**Stored items:**
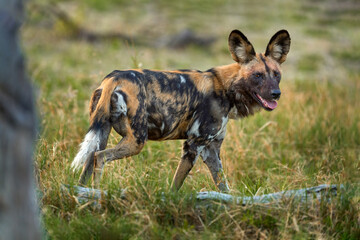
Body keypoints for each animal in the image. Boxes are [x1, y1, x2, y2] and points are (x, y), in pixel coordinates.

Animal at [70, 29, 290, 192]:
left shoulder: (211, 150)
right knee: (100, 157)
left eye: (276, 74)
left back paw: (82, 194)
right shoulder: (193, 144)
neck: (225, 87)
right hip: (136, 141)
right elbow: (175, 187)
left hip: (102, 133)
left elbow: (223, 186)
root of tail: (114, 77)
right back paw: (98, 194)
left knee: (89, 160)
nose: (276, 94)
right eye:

**Exercise objective:** Repeat only the stretch of lines starting at the one containing "left back paw: (82, 194)" and running to the final line of the entries above.

**Expected answer:**
left back paw: (82, 194)
right shoulder: (193, 144)
neck: (225, 87)
right hip: (136, 141)
right elbow: (175, 187)
left hip: (102, 133)
left elbow: (223, 186)
root of tail: (114, 77)
right back paw: (98, 194)
left knee: (89, 160)
nose: (276, 94)
right eye:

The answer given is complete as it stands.